While state officials cautioned against speculation about potential causes, each of the clusters identified in the state report to be released today was found in an area with clear environmental burdens, from industrial and farm pollution to jammed and smog-laced interstate highways to heavy reliance on shallow, private groundwater supplies that are vulnerable to contamination.

“I do not think the health department has been moving in the fastest way, but I’m glad to see this report come out,” said John J. Austin Jr., a Rehoboth Beach area resident who led demands for an investigation into a Millsboro area cancer cluster last year.

Ann Tucker, a Hamilton Park resident who is part of a group now in court over industrial contamination escaping from industrial sites near the Port of Wilmington, suspects pollution may be causing some of the cancers.

“I’m sure that pollution has something to do with it,” Tucker said. “It’s been a problem in our community for a long time. “I have a child care, and the state came out and put cement over part of my yard.
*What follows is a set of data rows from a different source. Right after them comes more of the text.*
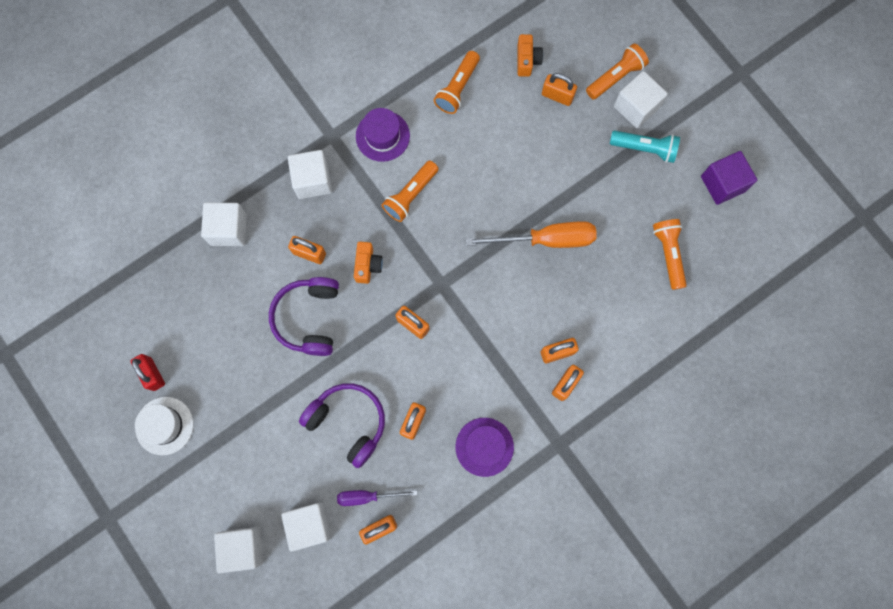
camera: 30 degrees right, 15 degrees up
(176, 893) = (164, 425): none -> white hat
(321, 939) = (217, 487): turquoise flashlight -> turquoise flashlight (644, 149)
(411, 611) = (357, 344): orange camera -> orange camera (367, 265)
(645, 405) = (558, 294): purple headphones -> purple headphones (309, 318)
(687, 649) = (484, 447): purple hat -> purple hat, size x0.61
They’re saying now that it’s not that bad, but we still have questions.”

Others called for caution.

“The tendency among all Americans to point a finger at smokestacks is oftentimes just wrong,” said John A. Hughes, secretary of Delaware’s Department of Natural Resources and Environmental Control. “It’s part of a larger picture, and the larger picture always includes lifestyle and home exposures.”

DNREC and the Division of Public Health are exploring prospects for a study of Delaware residents’ exposure to harmful compounds from a wide range of sources, Hughes said. He cautioned that the work, to be pursued through the state’s Cancer Consortium, could be expensive and was unlikely to be approved this year.

“We want to make sure we’re solving a cancer problem, not conducting an environmental crusade,” Hughes said.